- Health insurers paid back about $2 billion in excess premium charges to enrollees for 2020, CMS announced, in an indication of the industry's profitability during the COVID-19 pandemic. The rebates for a portion of premium payments are required under the Affordable Care Act if an insurer's spending on patient claims and quality-of-care improvements falls below specified thresholds.
- CMS on Thursday also released a list of insurers owing the medical loss ratio rebates to consumers, with payments disclosed by state and market.

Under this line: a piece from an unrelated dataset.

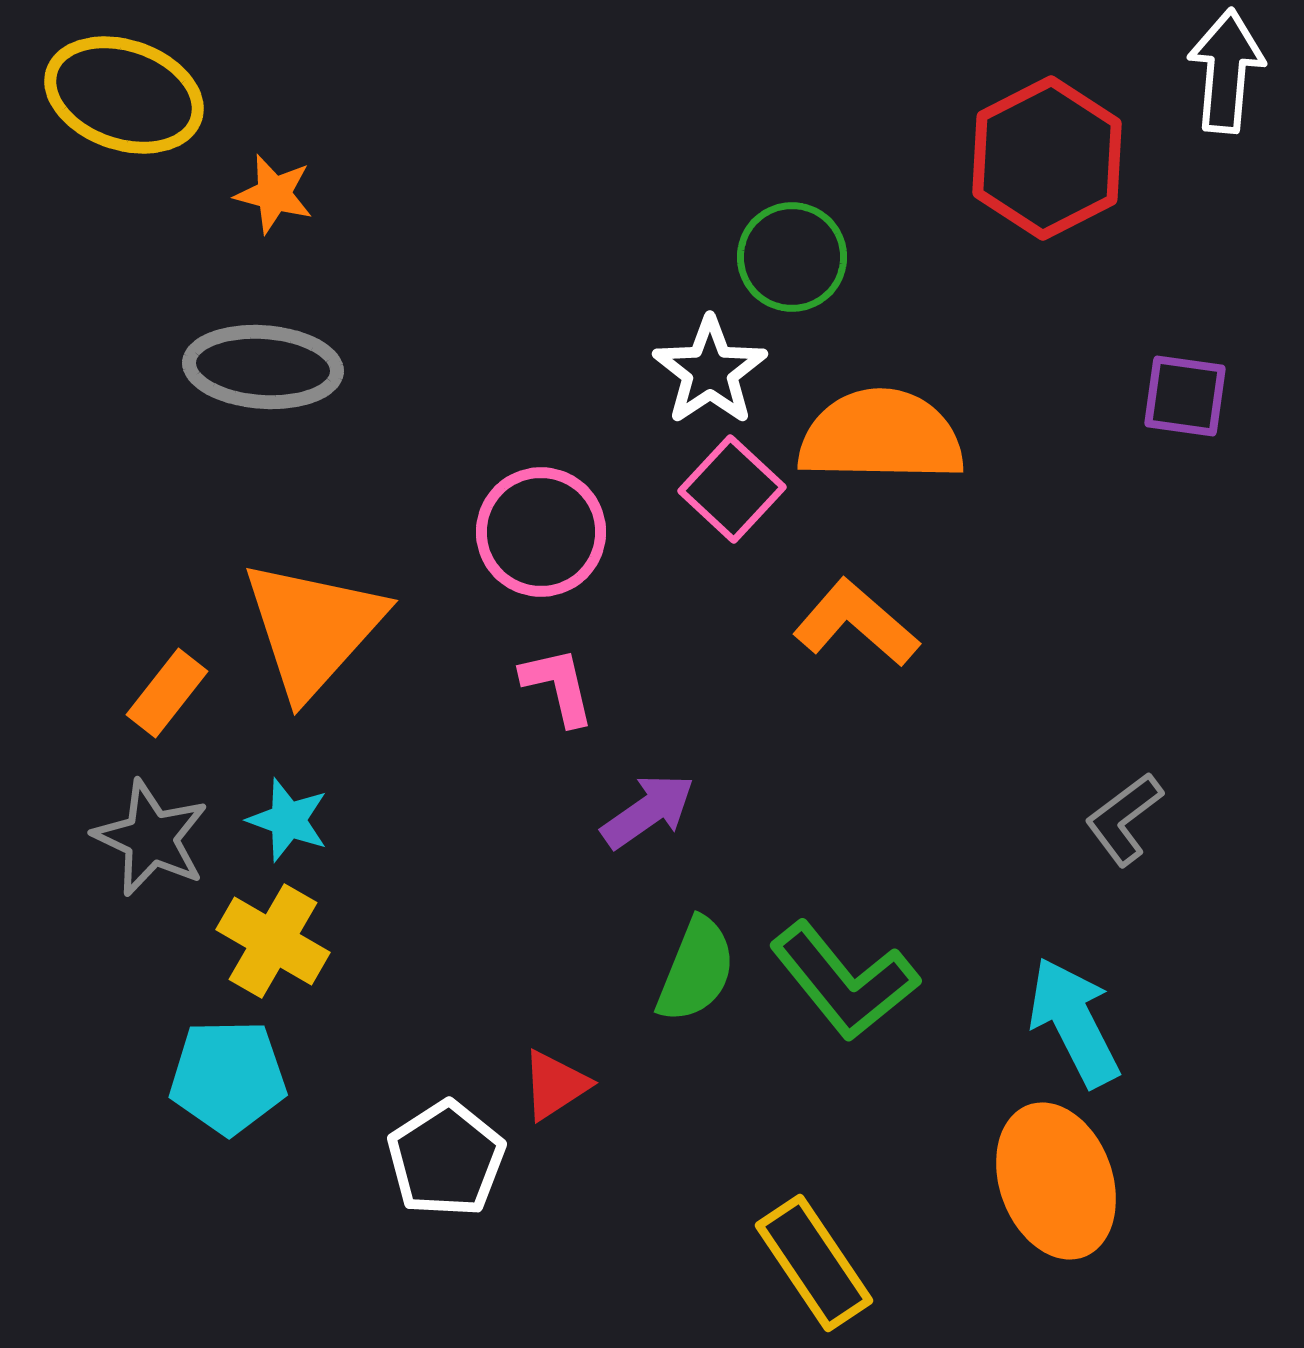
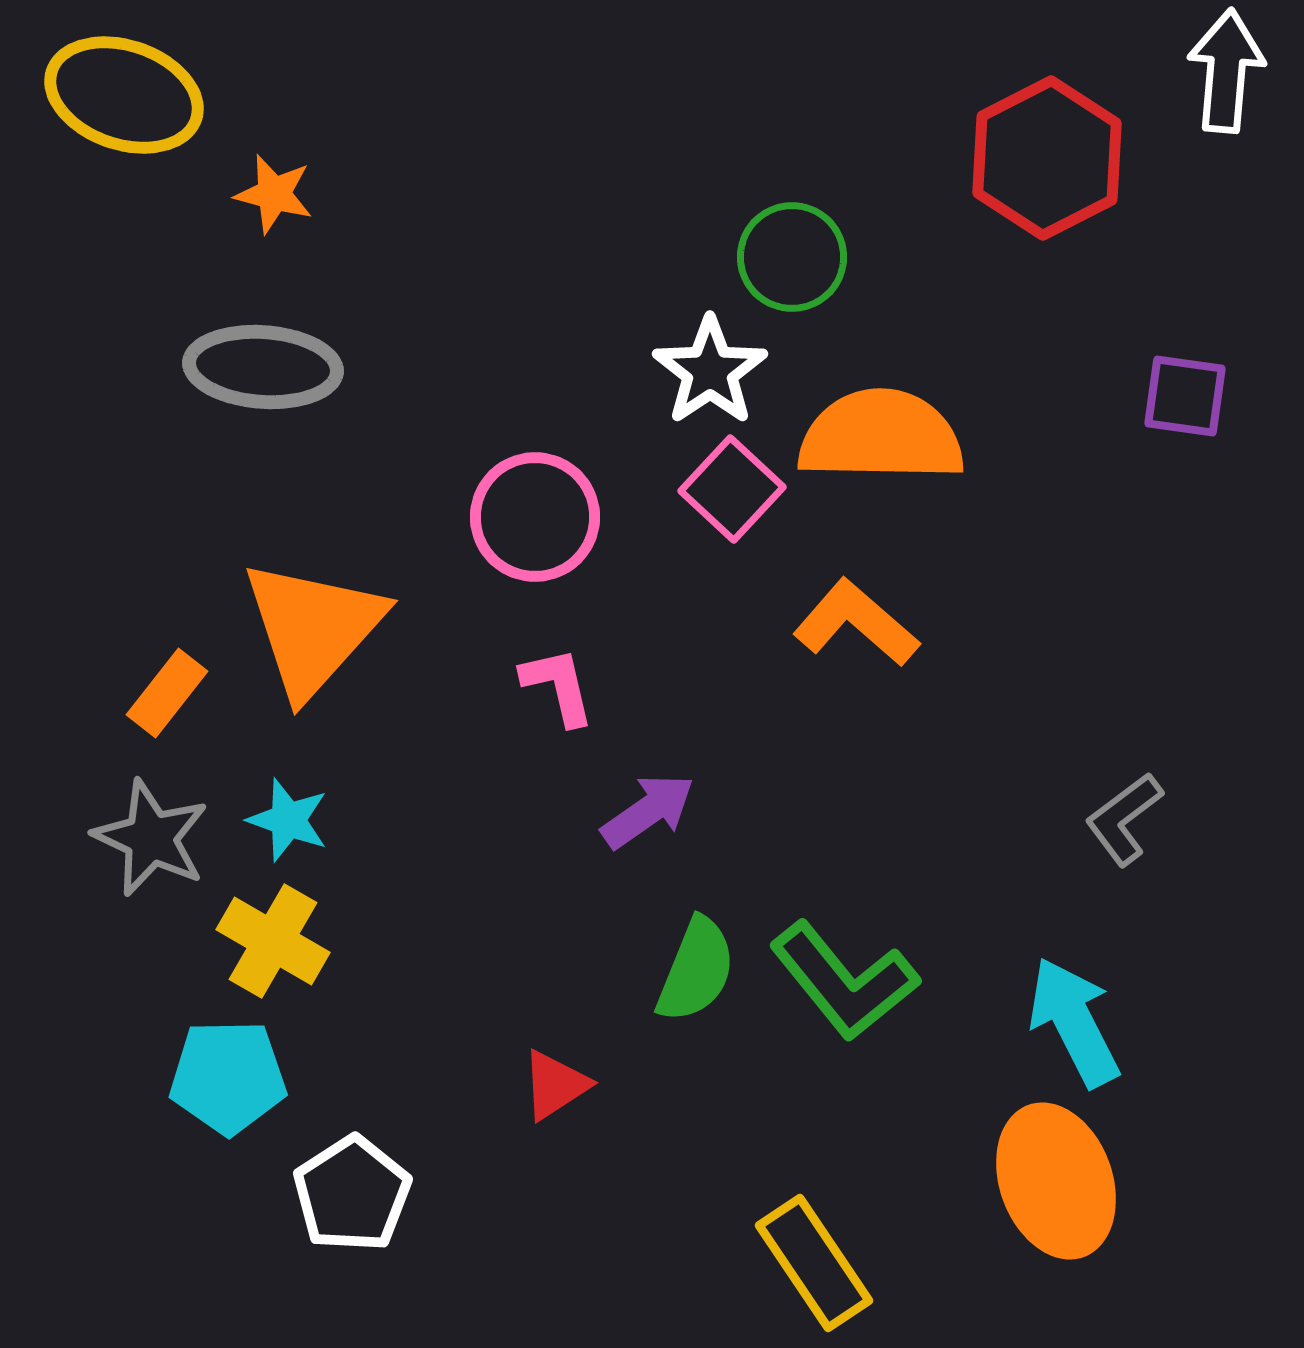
pink circle: moved 6 px left, 15 px up
white pentagon: moved 94 px left, 35 px down
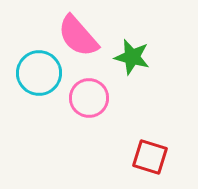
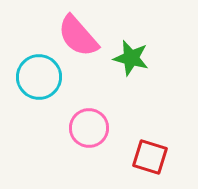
green star: moved 1 px left, 1 px down
cyan circle: moved 4 px down
pink circle: moved 30 px down
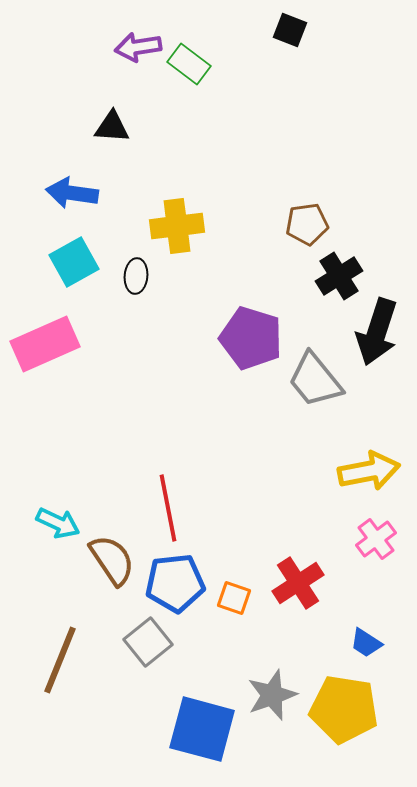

- An estimated 9.8 million consumers are entitled to rebates on 2020 premium payments. Insurers were required to pay any money owed and provide notice of the rebates by Sept. 30.
Insurers registered record profits in 2020, after medical spending and healthcare utilization plummeted in the spring as COVID-19 largely shut down non-urgent care. Even with utilization recovering in the second half of the year, U.S. healthcare spending declined slightly year over year for the first time in recorded history, according to an analysis from the Kaiser Family Foundation.
Insurers paid a smaller percentage of premiums on claims compared to 2019, lowering medical loss ratios and boosting gross margins. KFF predicted earlier this year that individual and group market insurers would pay $2.1 billion in rebates to consumers for 2020 as a result.
In early 2021, the trends reversed for many insurers. Patients returned to the healthcare system for delayed care, pushing utilization rates back up and eroding profitability for many payers. A year after COVID-19 emerged, insurers including Humana, UnitedHealth, Molina, Anthem and Cigna reported rising medical cost ratios and falling profits in the second quarter.
Third-quarter results for Cigna and Molina reflected a surge in medical claims by patients obtaining coverage during the Biden administration's special enrollment period. Humana last month cut its earnings projections for the full year due to expectations that hospitalizations related to the delta variant will push up utilization. Aetna reported higher-than-expected costs for COVID-19 treatment and a rise in its medical loss ratio in the third quarter.
CMS said many insurance companies spend a substantial chunk of consumers' premium dollars on administrative costs and profits, including executive salaries, overhead and marketing.
The ACA requires insurers to spend at least 80% of after-tax premiums on enrollees' medical care in the small group market and 85% for large group plans. If an insurer fails to meet the MLR standard, the company is required to provide a rebate to its customers that year.
Of the 9.8 million consumers expected to receive rebates on 2020 premium payments, CMS estimates 4.8 million are in the individual market and 5 million are employees in the group market. The group market is further broken down in to 2.6 million employees in the small group market and 2.4 million employees in the large group market.
For 2020, health insurers provided a total $1.3 billion in rebates in the individual market, $384 million in the small group market and $291 million in the large group market.
Consumers can get their rebate payments in the form of a premium credit, lump-sum check or lump-sum reimbursement to the account used to pay the premium.